## Показанный список

#####

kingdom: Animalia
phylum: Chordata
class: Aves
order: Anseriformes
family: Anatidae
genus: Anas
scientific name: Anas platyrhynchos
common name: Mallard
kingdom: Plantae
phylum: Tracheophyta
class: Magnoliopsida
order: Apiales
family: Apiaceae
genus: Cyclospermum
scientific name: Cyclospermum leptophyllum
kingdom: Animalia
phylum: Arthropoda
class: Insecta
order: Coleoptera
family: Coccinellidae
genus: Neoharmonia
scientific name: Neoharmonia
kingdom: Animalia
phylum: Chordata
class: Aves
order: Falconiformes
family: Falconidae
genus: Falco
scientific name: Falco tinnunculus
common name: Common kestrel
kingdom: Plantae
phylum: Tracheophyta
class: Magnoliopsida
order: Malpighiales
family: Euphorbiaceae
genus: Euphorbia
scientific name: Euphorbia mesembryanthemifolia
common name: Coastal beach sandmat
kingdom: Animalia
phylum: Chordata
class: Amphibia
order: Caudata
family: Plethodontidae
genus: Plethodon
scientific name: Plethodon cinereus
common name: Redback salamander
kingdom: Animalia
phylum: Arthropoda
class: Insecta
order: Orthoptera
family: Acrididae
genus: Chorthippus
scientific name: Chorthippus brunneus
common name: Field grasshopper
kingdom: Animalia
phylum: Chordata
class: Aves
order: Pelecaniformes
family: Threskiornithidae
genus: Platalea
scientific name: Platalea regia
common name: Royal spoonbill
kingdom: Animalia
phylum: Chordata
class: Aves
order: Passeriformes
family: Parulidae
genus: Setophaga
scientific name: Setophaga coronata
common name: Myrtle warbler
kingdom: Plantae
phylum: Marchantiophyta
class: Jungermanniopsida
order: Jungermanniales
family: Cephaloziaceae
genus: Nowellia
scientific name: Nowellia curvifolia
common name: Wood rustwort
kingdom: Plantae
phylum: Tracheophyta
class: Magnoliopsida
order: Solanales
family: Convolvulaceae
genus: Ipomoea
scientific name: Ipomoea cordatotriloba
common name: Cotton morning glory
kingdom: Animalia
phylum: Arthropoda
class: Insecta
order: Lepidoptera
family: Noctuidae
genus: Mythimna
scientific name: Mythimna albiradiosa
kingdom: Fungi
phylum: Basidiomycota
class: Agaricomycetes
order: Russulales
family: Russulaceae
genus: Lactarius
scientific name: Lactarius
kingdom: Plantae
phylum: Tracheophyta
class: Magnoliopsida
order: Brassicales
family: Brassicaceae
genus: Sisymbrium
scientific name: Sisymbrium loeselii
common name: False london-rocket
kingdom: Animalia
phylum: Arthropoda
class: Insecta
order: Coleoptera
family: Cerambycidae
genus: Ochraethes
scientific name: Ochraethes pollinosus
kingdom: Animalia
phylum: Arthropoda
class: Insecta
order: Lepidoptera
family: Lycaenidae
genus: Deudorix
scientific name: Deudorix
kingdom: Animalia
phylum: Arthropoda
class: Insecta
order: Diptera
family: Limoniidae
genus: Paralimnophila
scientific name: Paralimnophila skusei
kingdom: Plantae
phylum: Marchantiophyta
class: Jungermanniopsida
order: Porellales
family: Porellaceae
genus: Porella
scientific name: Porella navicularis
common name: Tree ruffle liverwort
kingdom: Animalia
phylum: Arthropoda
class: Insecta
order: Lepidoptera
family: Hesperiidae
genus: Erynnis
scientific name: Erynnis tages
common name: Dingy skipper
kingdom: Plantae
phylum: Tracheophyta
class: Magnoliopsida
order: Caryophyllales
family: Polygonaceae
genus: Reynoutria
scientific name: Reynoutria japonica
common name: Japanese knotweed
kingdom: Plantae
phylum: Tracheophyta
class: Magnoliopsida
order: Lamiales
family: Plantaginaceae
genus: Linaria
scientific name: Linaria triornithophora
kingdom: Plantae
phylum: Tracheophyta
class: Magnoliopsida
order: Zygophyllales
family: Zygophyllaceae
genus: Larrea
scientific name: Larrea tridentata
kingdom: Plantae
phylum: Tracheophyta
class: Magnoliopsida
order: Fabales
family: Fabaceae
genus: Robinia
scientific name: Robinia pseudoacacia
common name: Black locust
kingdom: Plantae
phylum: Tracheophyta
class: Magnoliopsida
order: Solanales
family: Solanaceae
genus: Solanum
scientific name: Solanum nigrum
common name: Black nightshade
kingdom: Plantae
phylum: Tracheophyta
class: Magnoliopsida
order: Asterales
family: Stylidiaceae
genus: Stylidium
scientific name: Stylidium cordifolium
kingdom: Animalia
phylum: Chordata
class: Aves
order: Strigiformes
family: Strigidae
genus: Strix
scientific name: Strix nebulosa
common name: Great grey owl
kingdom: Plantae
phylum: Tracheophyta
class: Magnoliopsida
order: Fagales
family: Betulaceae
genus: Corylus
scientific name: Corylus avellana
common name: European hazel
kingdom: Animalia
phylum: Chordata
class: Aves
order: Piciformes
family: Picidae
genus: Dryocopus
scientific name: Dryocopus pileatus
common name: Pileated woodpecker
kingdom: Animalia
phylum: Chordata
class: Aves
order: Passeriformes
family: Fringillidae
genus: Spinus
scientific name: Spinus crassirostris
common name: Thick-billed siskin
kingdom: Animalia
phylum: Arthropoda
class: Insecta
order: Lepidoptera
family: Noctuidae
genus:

#####

## Цель задания
Оформите все строки этого списка в виде нумерованного списка, пропустив пустые строки.

## Полный ответ
1. kingdom: Animalia
2. phylum: Chordata
3. class: Aves
4. order: Anseriformes
5. family: Anatidae
6. genus: Anas
7. scientific name: Anas platyrhynchos
8. common name: Mallard
9. kingdom: Plantae
10. phylum: Tracheophyta
11. class: Magnoliopsida
12. order: Apiales
13. family: Apiaceae
14. genus: Cyclospermum
15. scientific name: Cyclospermum leptophyllum
16. kingdom: Animalia
17. phylum: Arthropoda
18. class: Insecta
19. order: Coleoptera
20. family: Coccinellidae
21. genus: Neoharmonia
22. scientific name: Neoharmonia
23. kingdom: Animalia
24. phylum: Chordata
25. class: Aves
26. order: Falconiformes
27. family: Falconidae
28. genus: Falco
29. scientific name: Falco tinnunculus
30. common name: Common kestrel
31. kingdom: Plantae
32. phylum: Tracheophyta
33. class: Magnoliopsida
34. order: Malpighiales
35. family: Euphorbiaceae
36. genus: Euphorbia
37. scientific name: Euphorbia mesembryanthemifolia
38. common name: Coastal beach sandmat
39. kingdom: Animalia
40. phylum: Chordata
41. class: Amphibia
42. order: Caudata
43. family: Plethodontidae
44. genus: Plethodon
45. scientific name: Plethodon cinereus
46. common name: Redback salamander
47. kingdom: Animalia
48. phylum: Arthropoda
49. class: Insecta
50. order: Orthoptera
51. family: Acrididae
52. genus: Chorthippus
53. scientific name: Chorthippus brunneus
54. common name: Field grasshopper
55. kingdom: Animalia
56. phylum: Chordata
57. class: Aves
58. order: Pelecaniformes
59. family: Threskiornithidae
60. genus: Platalea
61. scientific name: Platalea regia
62. common name: Royal spoonbill
63. kingdom: Animalia
64. phylum: Chordata
65. class: Aves
66. order: Passeriformes
67. family: Parulidae
68. genus: Setophaga
69. scientific name: Setophaga coronata
70. common name: Myrtle warbler
71. kingdom: Plantae
72. phylum: Marchantiophyta
73. class: Jungermanniopsida
74. order: Jungermanniales
75. family: Cephaloziaceae
76. genus: Nowellia
77. scientific name: Nowellia curvifolia
78. common name: Wood rustwort
79. kingdom: Plantae
80. phylum: Tracheophyta
81. class: Magnoliopsida
82. order: Solanales
83. family: Convolvulaceae
84. genus: Ipomoea
85. scientific name: Ipomoea cordatotriloba
86. common name: Cotton morning glory
87. kingdom: Animalia
88. phylum: Arthropoda
89. class: Insecta
90. order: Lepidoptera
91. family: Noctuidae
92. genus: Mythimna
93. scientific name: Mythimna albiradiosa
94. kingdom: Fungi
95. phylum: Basidiomycota
96. class: Agaricomycetes
97. order: Russulales
98. family: Russulaceae
99. genus: Lactarius
100. scientific name: Lactarius
101. kingdom: Plantae
102. phylum: Tracheophyta
103. class: Magnoliopsida
104. order: Brassicales
105. family: Brassicaceae
106. genus: Sisymbrium
107. scientific name: Sisymbrium loeselii
108. common name: False london-rocket
109. kingdom: Animalia
110. phylum: Arthropoda
111. class: Insecta
112. order: Coleoptera
113. family: Cerambycidae
114. genus: Ochraethes
115. scientific name: Ochraethes pollinosus
116. kingdom: Animalia
117. phylum: Arthropoda
118. class: Insecta
119. order: Lepidoptera
120. family: Lycaenidae
121. genus: Deudorix
122. scientific name: Deudorix
123. kingdom: Animalia
124. phylum: Arthropoda
125. class: Insecta
126. order: Diptera
127. family: Limoniidae
128. genus: Paralimnophila
129. scientific name: Paralimnophila skusei
130. kingdom: Plantae
131. phylum: Marchantiophyta
132. class: Jungermanniopsida
133. order: Porellales
134. family: Porellaceae
135. genus: Porella
136. scientific name: Porella navicularis
137. common name: Tree ruffle liverwort
138. kingdom: Animalia
139. phylum: Arthropoda
140. class: Insecta
141. order: Lepidoptera
142. family: Hesperiidae
143. genus: Erynnis
144. scientific name: Erynnis tages
145. common name: Dingy skipper
146. kingdom: Plantae
147. phylum: Tracheophyta
148. class: Magnoliopsida
149. order: Caryophyllales
150. family: Polygonaceae
151. genus: Reynoutria
152. scientific name: Reynoutria japonica
153. common name: Japanese knotweed
154. kingdom: Plantae
155. phylum: Tracheophyta
156. class: Magnoliopsida
157. order: Lamiales
158. family: Plantaginaceae
159. genus: Linaria
160. scientific name: Linaria triornithophora
161. kingdom: Plantae
162. phylum: Tracheophyta
163. class: Magnoliopsida
164. order: Zygophyllales
165. family: Zygophyllaceae
166. genus: Larrea
167. scientific name: Larrea tridentata
168. kingdom: Plantae
169. phylum: Tracheophyta
170. class: Magnoliopsida
171. order: Fabales
172. family: Fabaceae
173. genus: Robinia
174. scientific name: Robinia pseudoacacia
175. common name: Black locust
176. kingdom: Plantae
177. phylum: Tracheophyta
178. class: Magnoliopsida
179. order: Solanales
180. family: Solanaceae
181. genus: Solanum
182. scientific name: Solanum nigrum
183. common name: Black nightshade
184. kingdom: Plantae
185. phylum: Tracheophyta
186. class: Magnoliopsida
187. order: Asterales
188. family: Stylidiaceae
189. genus: Stylidium
190. scientific name: Stylidium cordifolium
191. kingdom: Animalia
192. phylum: Chordata
193. class: Aves
194. order: Strigiformes
195. family: Strigidae
196. genus: Strix
197. scientific name: Strix nebulosa
198. common name: Great grey owl
199. kingdom: Plantae
200. phylum: Tracheophyta
201. class: Magnoliopsida
202. order: Fagales
203. family: Betulaceae
204. genus: Corylus
205. scientific name: Corylus avellana
206. common name: European hazel
207. kingdom: Animalia
208. phylum: Chordata
209. class: Aves
210. order: Piciformes
211. family: Picidae
212. genus: Dryocopus
213. scientific name: Dryocopus pileatus
214. common name: Pileated woodpecker
215. kingdom: Animalia
216. phylum: Chordata
217. class: Aves
218. order: Passeriformes
219. family: Fringillidae
220. genus: Spinus
221. scientific name: Spinus crassirostris
222. common name: Thick-billed siskin
223. kingdom: Animalia
224. phylum: Arthropoda
225. class: Insecta
226. order: Lepidoptera
227. family: Noctuidae
228. genus:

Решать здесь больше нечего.